* **EXERCISE INSTRUCTIONS**
Go through the entries below and copy every line that holds the word "効果時間が終了すると".

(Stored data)
------------------------------------------------
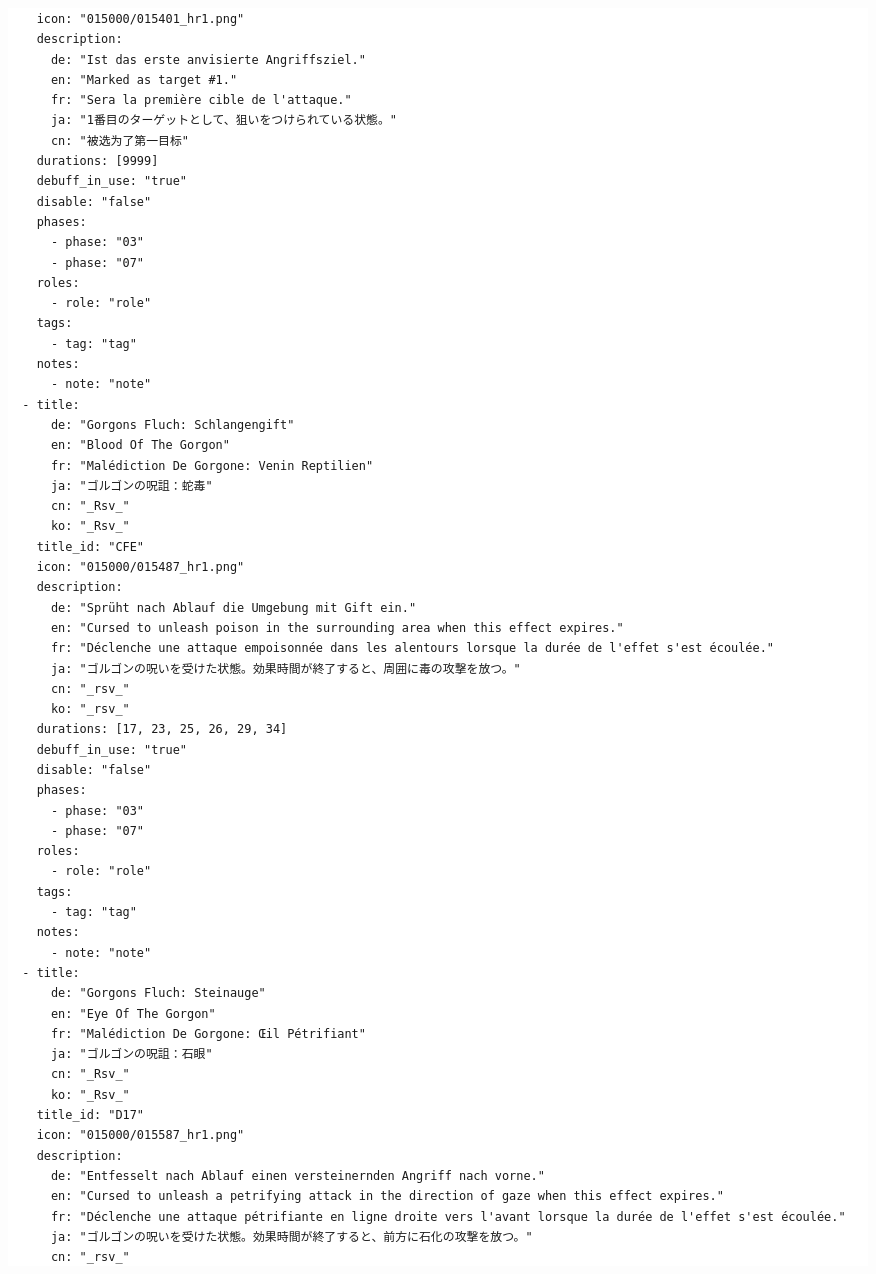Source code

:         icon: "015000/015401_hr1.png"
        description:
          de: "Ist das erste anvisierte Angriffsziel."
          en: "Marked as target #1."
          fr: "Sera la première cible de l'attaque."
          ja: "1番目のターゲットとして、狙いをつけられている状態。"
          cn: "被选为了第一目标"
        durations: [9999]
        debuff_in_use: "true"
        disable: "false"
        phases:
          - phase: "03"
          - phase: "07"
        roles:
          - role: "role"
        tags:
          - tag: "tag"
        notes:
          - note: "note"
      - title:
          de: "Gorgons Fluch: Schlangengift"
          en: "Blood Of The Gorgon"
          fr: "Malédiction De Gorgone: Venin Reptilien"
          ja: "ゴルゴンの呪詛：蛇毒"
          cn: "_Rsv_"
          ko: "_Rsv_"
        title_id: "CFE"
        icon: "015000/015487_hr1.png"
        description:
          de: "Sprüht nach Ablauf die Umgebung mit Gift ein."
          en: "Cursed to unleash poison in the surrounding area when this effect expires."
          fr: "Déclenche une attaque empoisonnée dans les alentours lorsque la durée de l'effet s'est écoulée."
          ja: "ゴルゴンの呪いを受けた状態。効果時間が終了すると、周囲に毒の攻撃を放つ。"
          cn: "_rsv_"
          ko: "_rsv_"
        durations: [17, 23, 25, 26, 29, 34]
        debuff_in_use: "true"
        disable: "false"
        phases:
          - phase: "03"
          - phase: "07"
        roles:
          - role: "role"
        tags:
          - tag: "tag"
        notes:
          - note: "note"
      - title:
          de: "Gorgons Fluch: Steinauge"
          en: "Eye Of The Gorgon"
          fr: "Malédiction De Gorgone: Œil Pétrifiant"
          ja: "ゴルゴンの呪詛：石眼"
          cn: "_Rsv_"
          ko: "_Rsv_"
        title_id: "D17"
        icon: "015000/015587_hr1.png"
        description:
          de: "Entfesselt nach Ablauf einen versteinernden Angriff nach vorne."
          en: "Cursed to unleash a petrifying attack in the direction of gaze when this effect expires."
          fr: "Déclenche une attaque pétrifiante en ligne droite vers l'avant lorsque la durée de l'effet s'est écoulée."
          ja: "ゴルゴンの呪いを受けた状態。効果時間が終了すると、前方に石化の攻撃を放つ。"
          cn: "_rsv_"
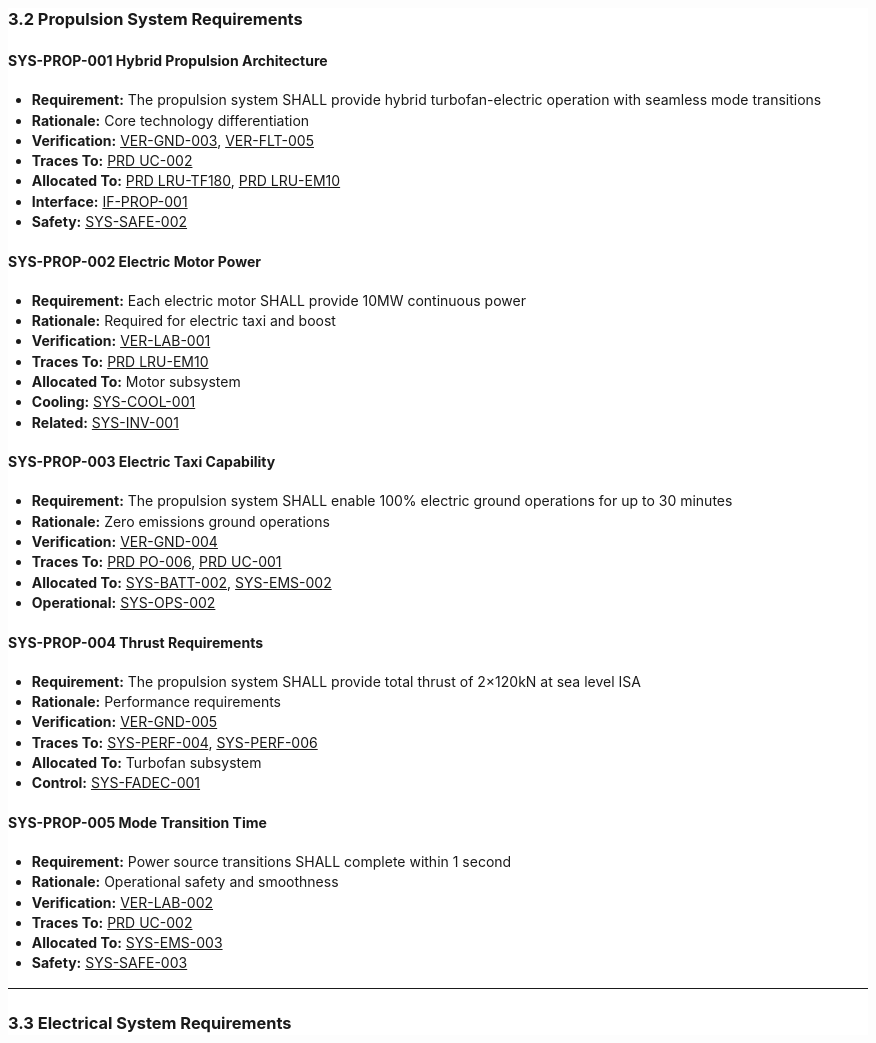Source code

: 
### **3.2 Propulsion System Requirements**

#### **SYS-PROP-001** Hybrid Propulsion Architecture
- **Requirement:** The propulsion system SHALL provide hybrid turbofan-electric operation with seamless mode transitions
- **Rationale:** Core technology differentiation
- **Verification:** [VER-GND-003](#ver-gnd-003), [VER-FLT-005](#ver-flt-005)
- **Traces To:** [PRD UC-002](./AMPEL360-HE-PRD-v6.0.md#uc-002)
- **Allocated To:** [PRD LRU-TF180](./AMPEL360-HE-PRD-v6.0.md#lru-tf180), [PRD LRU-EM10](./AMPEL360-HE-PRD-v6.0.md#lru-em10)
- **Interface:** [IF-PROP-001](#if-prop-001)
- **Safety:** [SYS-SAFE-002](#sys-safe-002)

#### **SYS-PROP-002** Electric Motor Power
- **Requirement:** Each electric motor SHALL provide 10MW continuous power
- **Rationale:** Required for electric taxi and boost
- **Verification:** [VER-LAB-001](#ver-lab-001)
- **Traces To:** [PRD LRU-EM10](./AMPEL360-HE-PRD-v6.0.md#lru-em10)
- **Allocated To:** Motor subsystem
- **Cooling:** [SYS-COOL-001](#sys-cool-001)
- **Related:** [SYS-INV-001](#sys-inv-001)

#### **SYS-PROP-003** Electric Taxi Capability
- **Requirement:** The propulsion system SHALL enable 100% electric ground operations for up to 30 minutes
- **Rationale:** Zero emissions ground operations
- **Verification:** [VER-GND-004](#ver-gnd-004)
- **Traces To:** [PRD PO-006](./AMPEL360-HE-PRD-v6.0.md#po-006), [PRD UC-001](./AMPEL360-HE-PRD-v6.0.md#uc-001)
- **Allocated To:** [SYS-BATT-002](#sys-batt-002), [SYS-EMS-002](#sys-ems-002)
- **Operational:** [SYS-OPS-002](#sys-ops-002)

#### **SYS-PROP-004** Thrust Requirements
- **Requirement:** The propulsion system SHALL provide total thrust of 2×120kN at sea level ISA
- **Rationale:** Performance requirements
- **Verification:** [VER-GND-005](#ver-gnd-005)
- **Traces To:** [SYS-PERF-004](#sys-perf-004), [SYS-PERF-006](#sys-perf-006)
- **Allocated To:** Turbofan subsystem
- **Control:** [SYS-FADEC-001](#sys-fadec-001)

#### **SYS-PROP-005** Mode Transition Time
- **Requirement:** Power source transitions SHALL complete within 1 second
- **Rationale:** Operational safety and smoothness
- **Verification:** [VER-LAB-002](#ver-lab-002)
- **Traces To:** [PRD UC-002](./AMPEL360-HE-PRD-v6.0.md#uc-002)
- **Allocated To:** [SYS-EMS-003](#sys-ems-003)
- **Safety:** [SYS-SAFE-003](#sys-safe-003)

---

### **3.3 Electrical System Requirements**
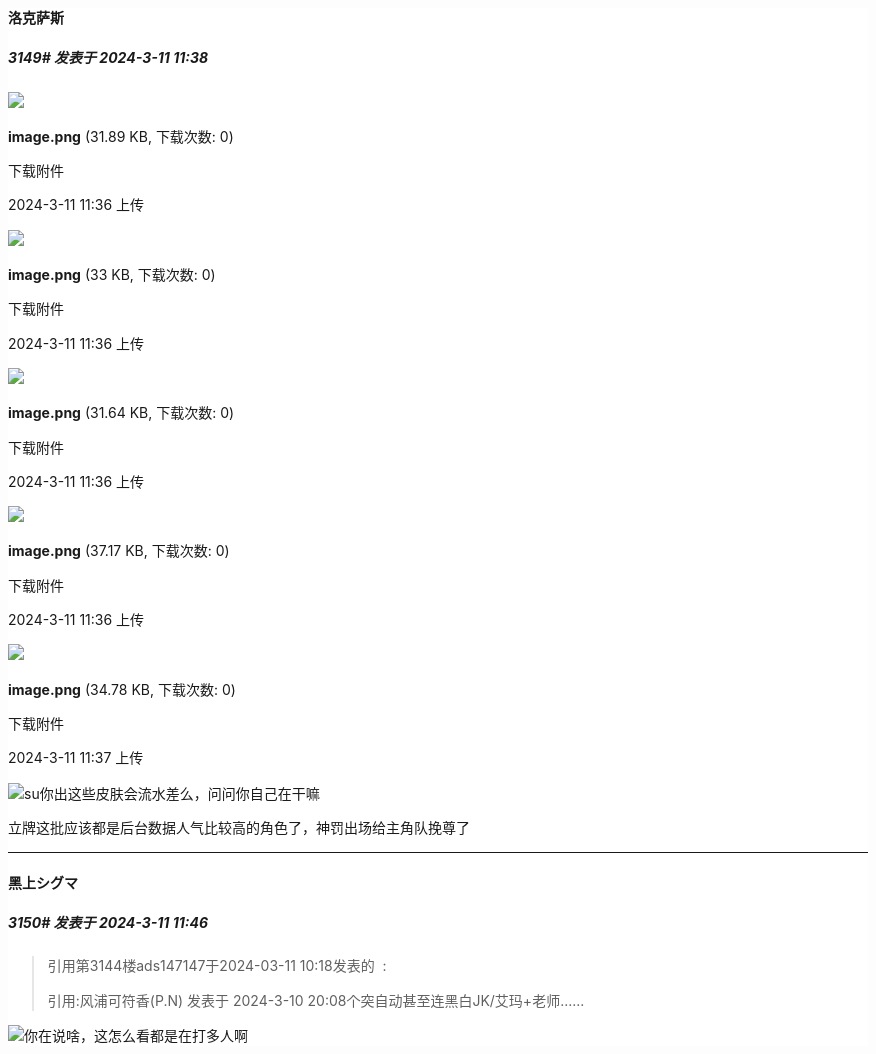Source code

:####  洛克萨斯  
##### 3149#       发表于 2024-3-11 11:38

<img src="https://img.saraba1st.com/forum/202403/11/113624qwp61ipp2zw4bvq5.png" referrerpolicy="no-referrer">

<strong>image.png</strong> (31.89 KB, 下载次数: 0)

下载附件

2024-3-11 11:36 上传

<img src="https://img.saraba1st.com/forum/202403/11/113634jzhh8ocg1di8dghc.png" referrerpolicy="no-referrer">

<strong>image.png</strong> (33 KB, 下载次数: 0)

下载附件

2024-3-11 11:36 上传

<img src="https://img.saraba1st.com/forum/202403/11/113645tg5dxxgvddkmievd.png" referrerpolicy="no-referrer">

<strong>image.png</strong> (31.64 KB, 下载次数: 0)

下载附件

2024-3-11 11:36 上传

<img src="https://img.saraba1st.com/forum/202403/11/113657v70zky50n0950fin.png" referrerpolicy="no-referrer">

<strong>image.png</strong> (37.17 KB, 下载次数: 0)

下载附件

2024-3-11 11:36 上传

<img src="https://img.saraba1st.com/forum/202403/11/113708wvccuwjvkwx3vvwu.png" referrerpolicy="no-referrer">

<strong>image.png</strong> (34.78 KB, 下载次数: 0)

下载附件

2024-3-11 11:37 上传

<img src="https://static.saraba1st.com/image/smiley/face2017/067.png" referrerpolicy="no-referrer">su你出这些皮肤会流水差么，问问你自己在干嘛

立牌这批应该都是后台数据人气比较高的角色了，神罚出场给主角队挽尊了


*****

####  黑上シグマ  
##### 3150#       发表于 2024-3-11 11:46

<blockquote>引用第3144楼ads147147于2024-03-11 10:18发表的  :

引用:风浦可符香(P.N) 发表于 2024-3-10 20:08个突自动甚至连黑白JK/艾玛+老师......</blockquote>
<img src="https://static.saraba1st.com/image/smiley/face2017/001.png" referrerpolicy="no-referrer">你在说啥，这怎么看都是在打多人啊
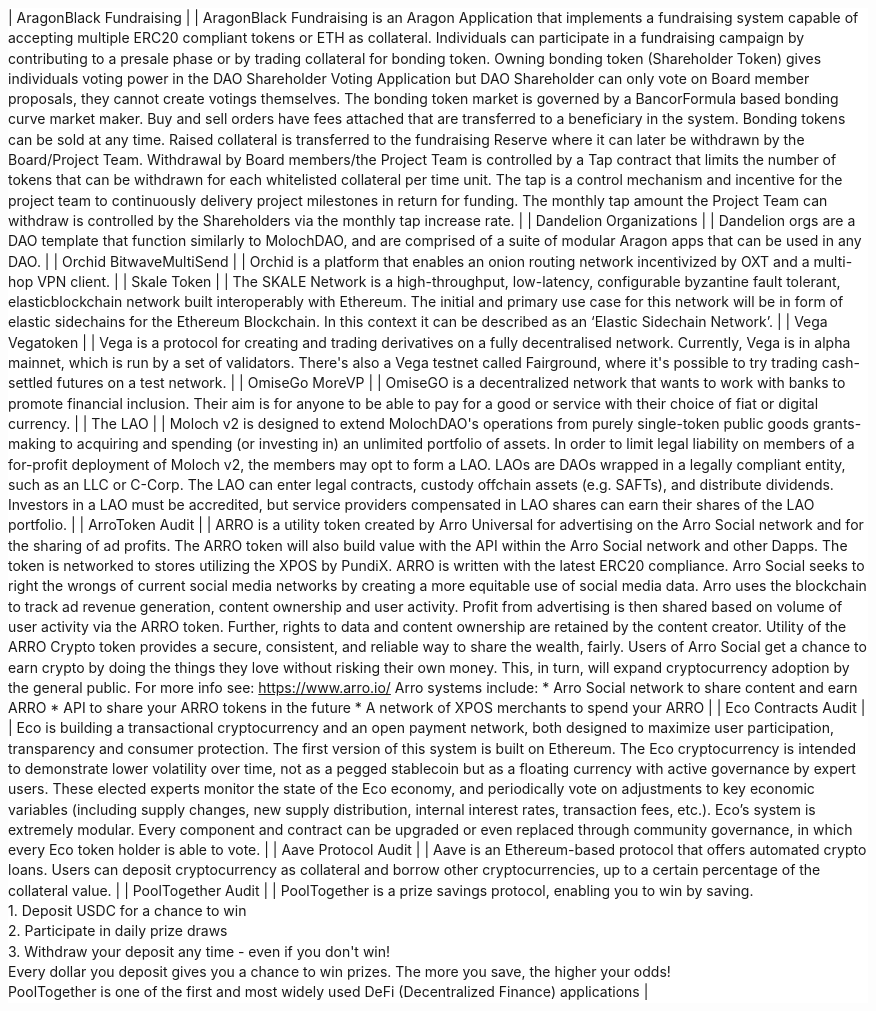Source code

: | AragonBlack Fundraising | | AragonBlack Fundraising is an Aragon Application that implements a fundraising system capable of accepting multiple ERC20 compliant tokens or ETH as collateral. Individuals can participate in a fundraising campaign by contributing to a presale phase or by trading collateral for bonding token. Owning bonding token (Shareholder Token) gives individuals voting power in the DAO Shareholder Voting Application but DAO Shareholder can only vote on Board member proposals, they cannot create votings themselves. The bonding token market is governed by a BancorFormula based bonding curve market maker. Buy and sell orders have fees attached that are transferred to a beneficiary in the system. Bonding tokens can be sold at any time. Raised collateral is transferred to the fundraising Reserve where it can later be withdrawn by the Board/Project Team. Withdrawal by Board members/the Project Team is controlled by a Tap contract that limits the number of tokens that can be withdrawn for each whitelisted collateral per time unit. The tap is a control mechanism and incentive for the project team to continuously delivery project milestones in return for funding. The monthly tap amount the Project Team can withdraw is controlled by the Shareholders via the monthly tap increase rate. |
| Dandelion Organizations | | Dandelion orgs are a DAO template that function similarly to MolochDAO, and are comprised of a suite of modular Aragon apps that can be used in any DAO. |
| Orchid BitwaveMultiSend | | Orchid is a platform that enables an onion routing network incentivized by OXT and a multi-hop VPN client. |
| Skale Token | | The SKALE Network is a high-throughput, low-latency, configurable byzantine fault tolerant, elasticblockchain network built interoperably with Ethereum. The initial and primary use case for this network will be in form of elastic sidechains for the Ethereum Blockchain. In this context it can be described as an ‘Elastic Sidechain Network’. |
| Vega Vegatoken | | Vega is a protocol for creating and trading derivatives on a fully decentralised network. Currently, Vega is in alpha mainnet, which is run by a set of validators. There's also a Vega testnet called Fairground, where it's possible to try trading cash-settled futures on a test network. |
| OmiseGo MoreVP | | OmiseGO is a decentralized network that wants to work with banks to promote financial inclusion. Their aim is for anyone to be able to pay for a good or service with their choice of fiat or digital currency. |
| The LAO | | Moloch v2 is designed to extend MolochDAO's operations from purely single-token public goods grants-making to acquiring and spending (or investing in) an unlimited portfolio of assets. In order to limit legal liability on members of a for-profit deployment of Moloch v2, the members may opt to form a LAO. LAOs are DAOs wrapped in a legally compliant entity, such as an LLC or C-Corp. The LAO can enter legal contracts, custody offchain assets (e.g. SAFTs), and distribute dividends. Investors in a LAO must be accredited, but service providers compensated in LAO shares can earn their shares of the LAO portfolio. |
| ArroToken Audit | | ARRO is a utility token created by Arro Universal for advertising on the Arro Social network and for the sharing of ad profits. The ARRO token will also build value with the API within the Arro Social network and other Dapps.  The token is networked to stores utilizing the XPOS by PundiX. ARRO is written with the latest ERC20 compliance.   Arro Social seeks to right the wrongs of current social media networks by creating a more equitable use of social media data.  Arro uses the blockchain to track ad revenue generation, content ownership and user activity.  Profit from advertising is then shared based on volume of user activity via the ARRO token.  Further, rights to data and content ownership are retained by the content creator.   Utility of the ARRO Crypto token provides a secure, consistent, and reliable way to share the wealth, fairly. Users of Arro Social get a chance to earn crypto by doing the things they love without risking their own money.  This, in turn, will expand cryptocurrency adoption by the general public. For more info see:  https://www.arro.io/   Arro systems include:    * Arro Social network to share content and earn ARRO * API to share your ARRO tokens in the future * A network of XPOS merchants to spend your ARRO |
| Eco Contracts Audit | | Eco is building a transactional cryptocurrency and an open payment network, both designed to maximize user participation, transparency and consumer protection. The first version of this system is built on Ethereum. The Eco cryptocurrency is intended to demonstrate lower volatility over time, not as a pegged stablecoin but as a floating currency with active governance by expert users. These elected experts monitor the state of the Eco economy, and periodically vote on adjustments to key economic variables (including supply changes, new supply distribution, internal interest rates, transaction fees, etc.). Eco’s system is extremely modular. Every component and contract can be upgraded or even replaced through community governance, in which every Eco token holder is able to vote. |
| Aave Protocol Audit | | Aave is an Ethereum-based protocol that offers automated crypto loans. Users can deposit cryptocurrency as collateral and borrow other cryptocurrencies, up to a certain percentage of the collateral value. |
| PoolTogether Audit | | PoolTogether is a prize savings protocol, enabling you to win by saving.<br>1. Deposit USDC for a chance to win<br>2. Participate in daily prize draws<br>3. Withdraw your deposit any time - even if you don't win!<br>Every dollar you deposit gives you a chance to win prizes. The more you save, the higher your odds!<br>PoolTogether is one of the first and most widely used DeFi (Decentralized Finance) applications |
------------------------------------------------
* **RESPONSE TO THE TASK**
          ja: "ゴルゴンの呪いを受けた状態。効果時間が終了すると、周囲に毒の攻撃を放つ。"
          ja: "ゴルゴンの呪いを受けた状態。効果時間が終了すると、前方に石化の攻撃を放つ。"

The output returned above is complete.